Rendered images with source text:

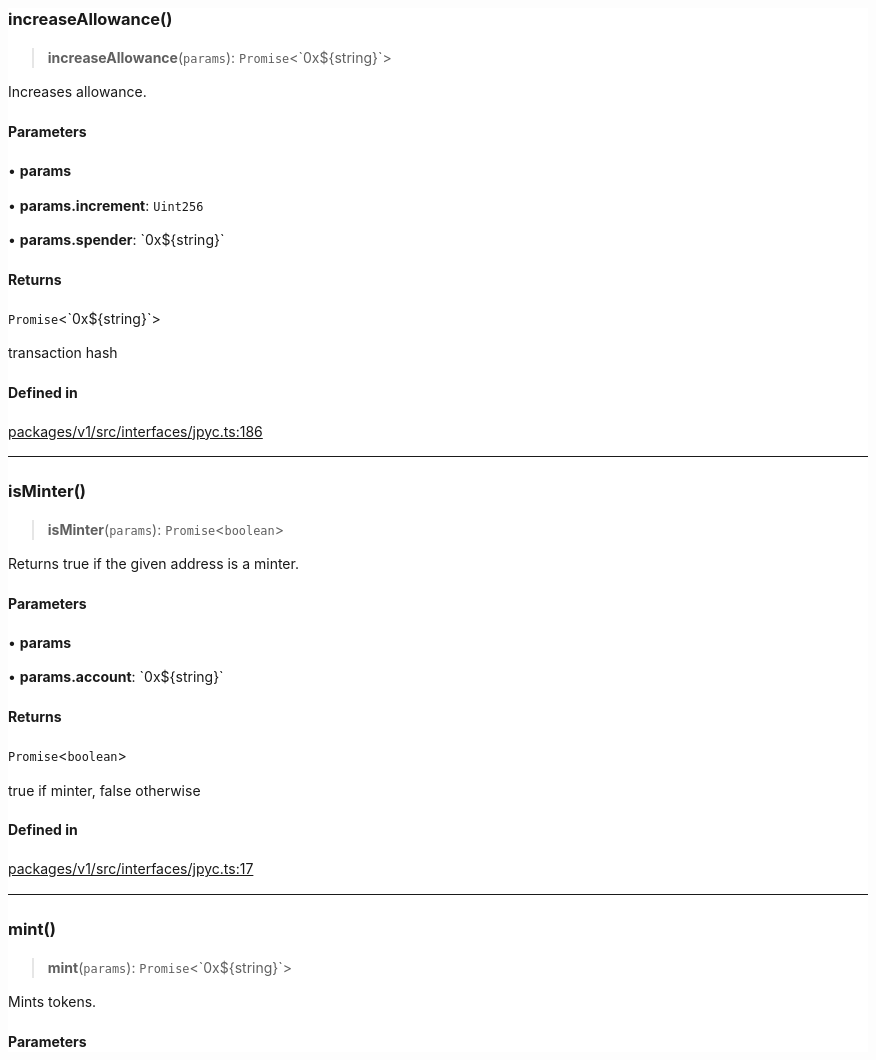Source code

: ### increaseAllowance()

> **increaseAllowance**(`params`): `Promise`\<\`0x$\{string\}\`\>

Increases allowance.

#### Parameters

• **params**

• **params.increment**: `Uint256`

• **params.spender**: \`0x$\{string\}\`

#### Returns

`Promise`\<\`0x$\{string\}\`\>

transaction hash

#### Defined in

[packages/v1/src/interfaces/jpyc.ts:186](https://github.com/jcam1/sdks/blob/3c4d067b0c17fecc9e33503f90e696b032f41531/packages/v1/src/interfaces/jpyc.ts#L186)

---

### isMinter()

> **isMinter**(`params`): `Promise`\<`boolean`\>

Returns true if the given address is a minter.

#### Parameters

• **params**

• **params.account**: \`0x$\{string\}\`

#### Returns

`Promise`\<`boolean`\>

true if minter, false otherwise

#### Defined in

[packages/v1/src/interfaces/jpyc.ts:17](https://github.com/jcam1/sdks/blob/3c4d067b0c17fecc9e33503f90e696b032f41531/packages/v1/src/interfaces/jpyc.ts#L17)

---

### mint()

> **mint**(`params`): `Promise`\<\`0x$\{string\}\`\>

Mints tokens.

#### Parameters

### WHAT IS NEEDED
Within the entries, count the lines that contain the word "blob". Give that number and no more.

### EXERCISE RESPONSE
2